─── DATASET CONTENT

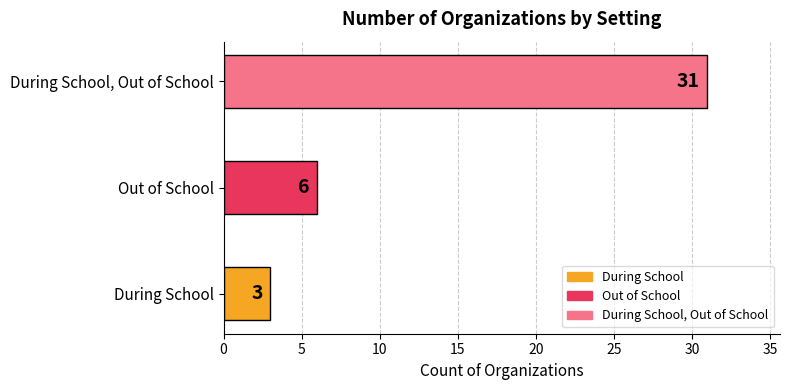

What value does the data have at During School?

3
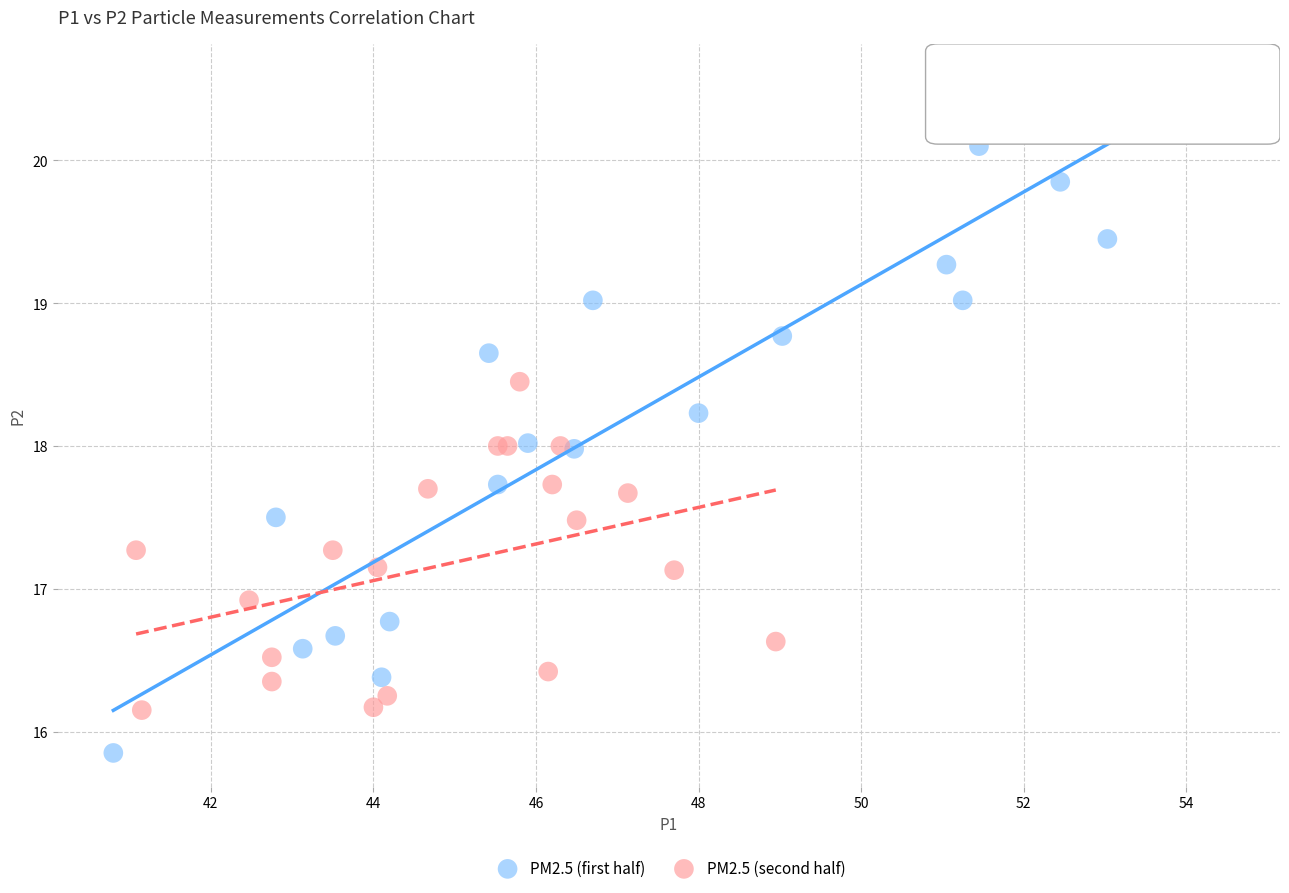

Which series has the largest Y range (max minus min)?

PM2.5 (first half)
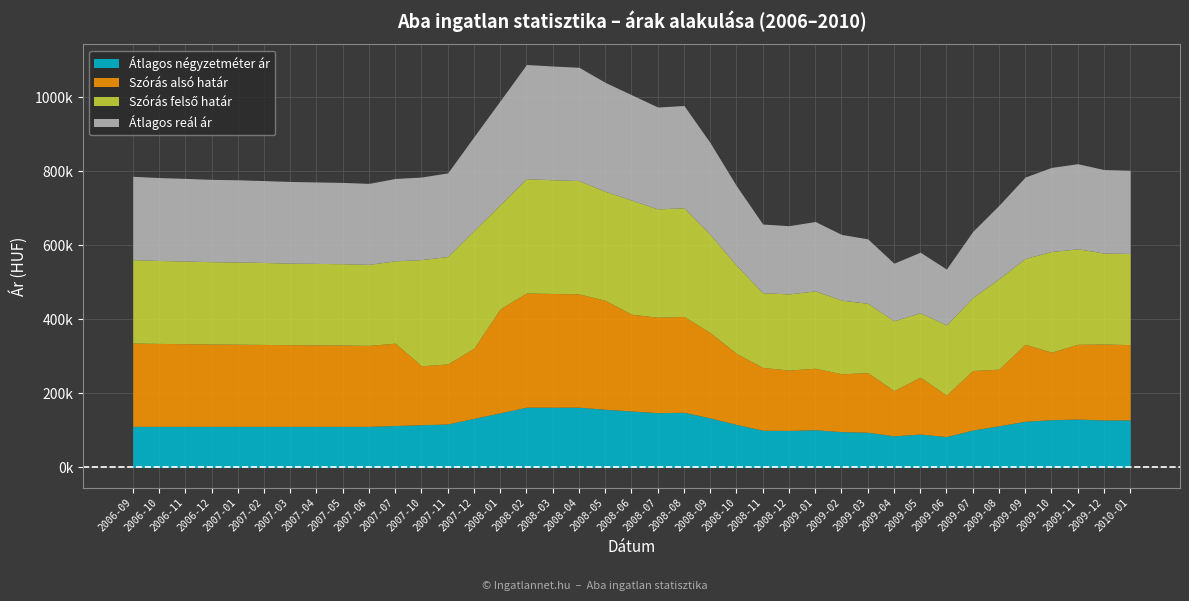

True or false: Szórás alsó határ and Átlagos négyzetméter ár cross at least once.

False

──────

■ **TASK BRIEF**: Copy out the material above word for word, leaving out the pictures.

■ **YOUR SOLUTION**:
What value does the data have at During School?

3

Which series has the largest Y range (max minus min)?

PM2.5 (first half)

True or false: Szórás alsó határ and Átlagos négyzetméter ár cross at least once.

False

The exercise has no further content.